Romulo: I admire that he has such a personal style, something that very few have. I also admire that he has created a universe. He is a reference, he has created a school and that is very difficult.

Luis: I admire Romulo’s love for gigantic sizes. He often projects them bigger and holds back. Paintings of these dimensions, when you make figurative and compositions, take time. It is not the same as painting an abstract, you have to measure forces.

I come from the opposite, I try not to make the piece too big, so that it doesn’t overflow me. However, I come here to see him and he is already preparing an easel. This is another challenge I still have to face: the looseness of the brushstroke. The large size gives a freshness to the brushstroke, the gesture of the whole body, which does not suit the small piece. That part that Romulo has makes me envious, it’s the challenge I should set myself, that of loosening the brushstroke.

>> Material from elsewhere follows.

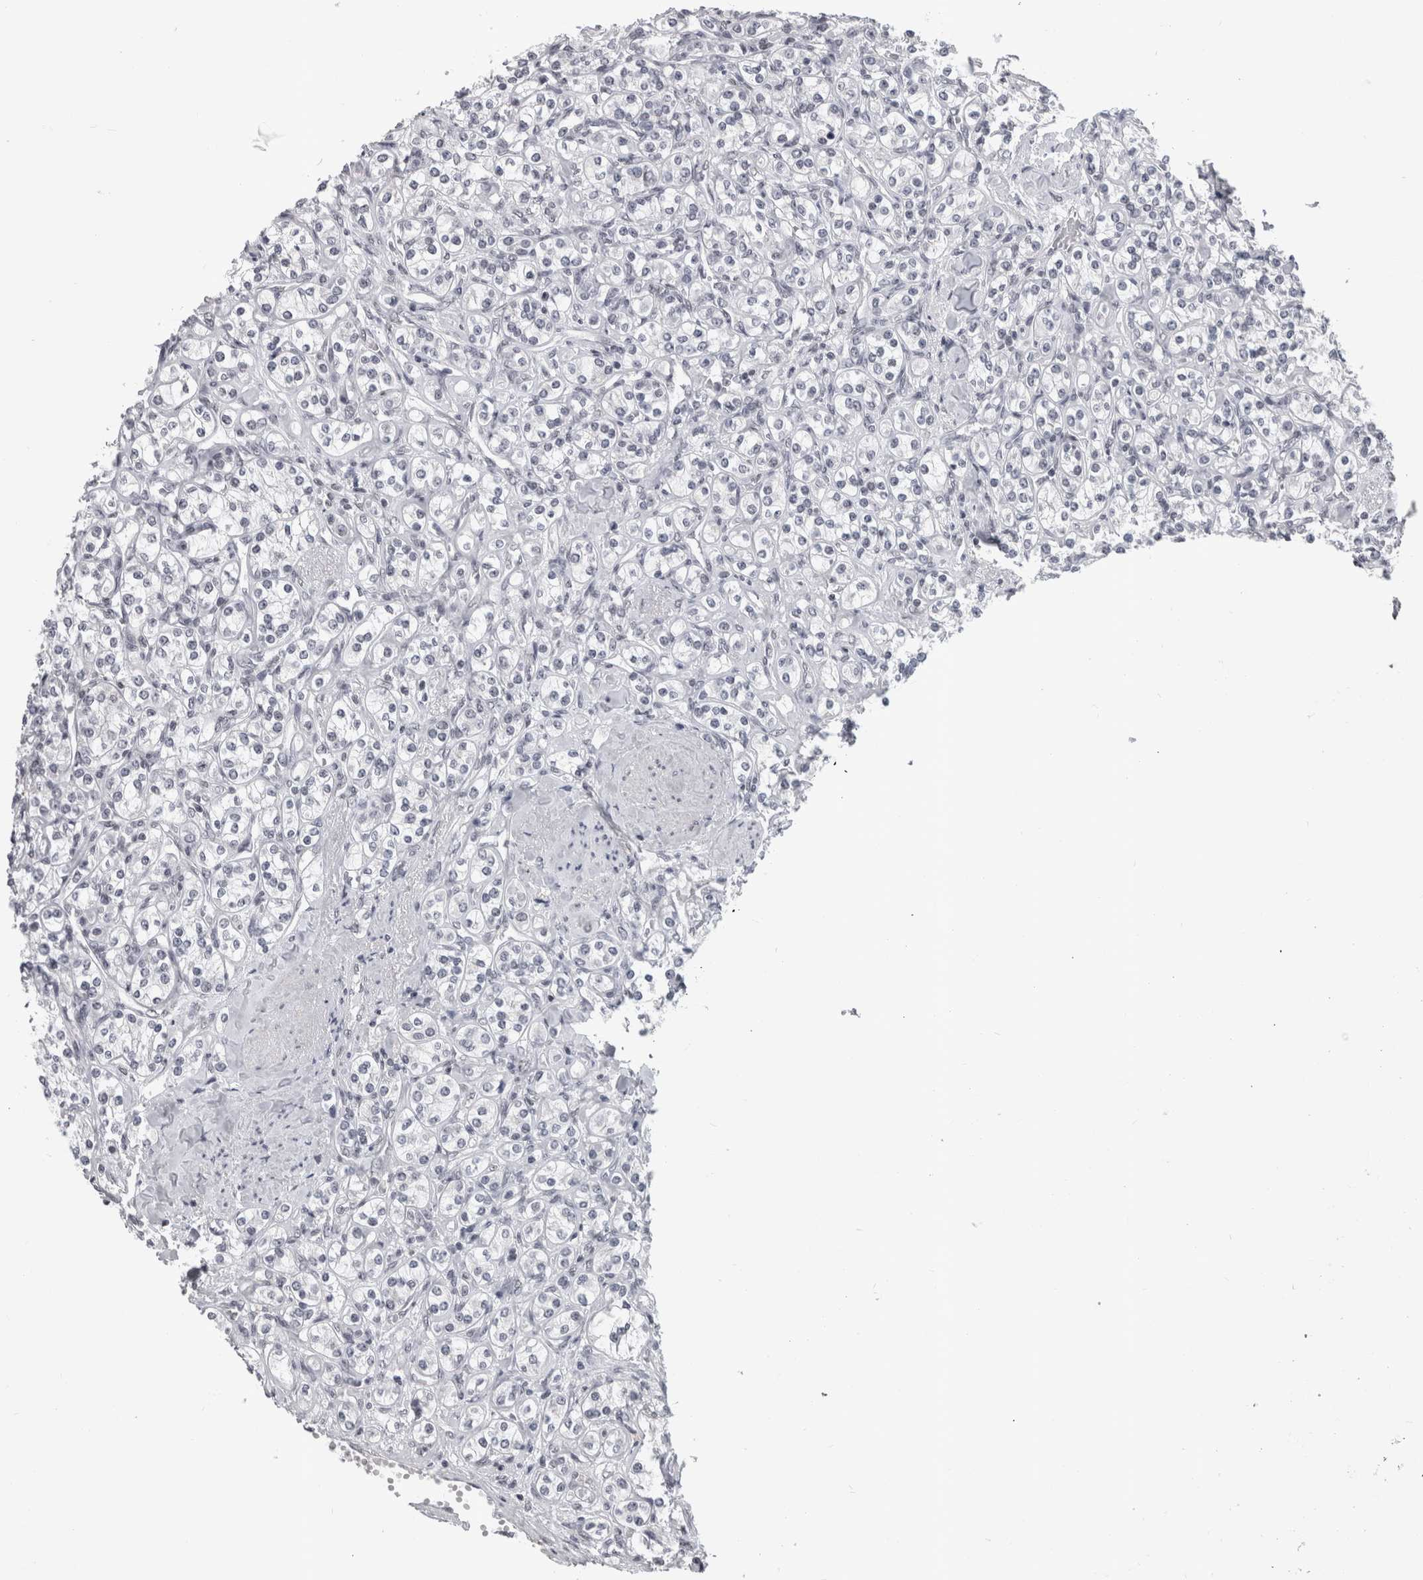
{"staining": {"intensity": "negative", "quantity": "none", "location": "none"}, "tissue": "renal cancer", "cell_type": "Tumor cells", "image_type": "cancer", "snomed": [{"axis": "morphology", "description": "Adenocarcinoma, NOS"}, {"axis": "topography", "description": "Kidney"}], "caption": "This is a histopathology image of immunohistochemistry staining of adenocarcinoma (renal), which shows no staining in tumor cells.", "gene": "ARID4B", "patient": {"sex": "male", "age": 77}}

Are you working on any project that can be moved forward?

Luis: We are in the middle of an embedded project. We are documenting a lot but it is germinating, we don’t even have the graphic line and it is going to be a whole. It is just being born.

Is it difficult to make your work known living in Zaragoza? Have you considered living in another city?

Rómulo: I have been living for years in Barcelona, in Madrid. Before it made more sense, but the centers are becoming more and more blurred. I suppose that being in New York will be easier than being in Zaragoza, but it is no longer the case that everything happens in New York, Berlin, Paris. It is no longer so important where the work is, what is important is that the work is seen where it has to be seen, that the agent you have moves your work.

Luis: The Internet has done a lot. Maybe at a time in your life when you’re sucking information, it’s good to live outside, but then at times when you’re taking it outside, living in places like this may not help you because you need a little seclusion.